Hadamard's gamma function

Hadamard's Gamma function plotted over part of the real axis. Unlike the classical Gamma function it is holomorphic, there are no poles.

In mathematics, the Hadamard's gamma function, named after Jacques Hadamard, is an extension of the factorial function, different from the gamma function. This function, with its argument shifted down by 1, interpolates the factorial and extends it to real and complex numbers in a different way to Euler's Gamma function. It is defined as:

H(x)={\frac {1}{\Gamma (1-x)}}\,{\dfrac {d}{dx}}\left\{\ln \left({\frac {\Gamma ({\frac {1}{2}}-{\frac {x}{2}})}{\Gamma (1-{\frac {x}{2}})}}\right)\right\}

where $Γ(x)$ denotes the classical Gamma function. If $n$ is a positive integer, then:

H(n)=\Gamma (n)=(n-1)!\,

Properties

Unlike the classical Gamma function, Hadamard's gamma function $H (x)$ is an entire function, i.e. it has no poles in its domain. It satisfies the functional equation

H(x+1)=x\,H(x)+{\frac {1}{\Gamma (1-x)}}

Note that ${\tfrac {1}{\Gamma (1-x)}}\to 0$ for the positive integer values of $x$ .

☆ ☆ ☆

■ TASK DETAILS
Please revise the passage on Hadamard's gamma function from "Unlike the classical Gamma function, Hadamard's" to "values of $x$ .", replacing "functional equation" with "recurrence relation". The material after this point comes from a separate source.

■ INFORMATION SHOWN
☆ ☆ ☆

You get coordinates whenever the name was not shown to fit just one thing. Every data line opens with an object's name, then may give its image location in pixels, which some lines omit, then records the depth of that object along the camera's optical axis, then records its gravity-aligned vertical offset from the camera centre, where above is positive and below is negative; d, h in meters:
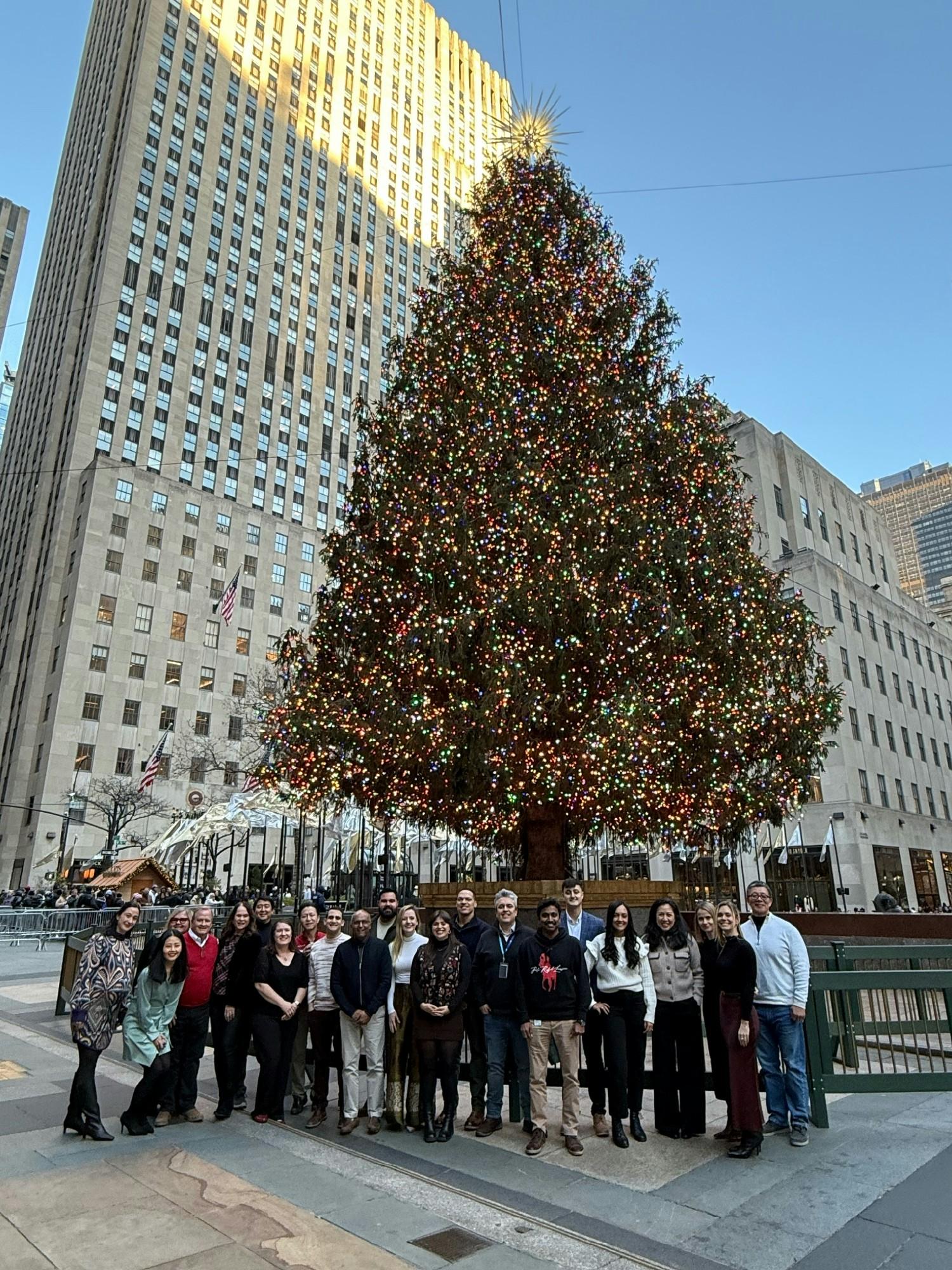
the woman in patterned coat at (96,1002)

☆ ☆ ☆

■ EXPECTED ANSWER
Unlike the classical Gamma function, Hadamard's gamma function $H (x)$ is an entire function, i.e. it has no poles in its domain. It satisfies the recurrence relation

H(x+1)=x\,H(x)+{\frac {1}{\Gamma (1-x)}}

Note that ${\tfrac {1}{\Gamma (1-x)}}\to 0$ for the positive integer values of $x$ .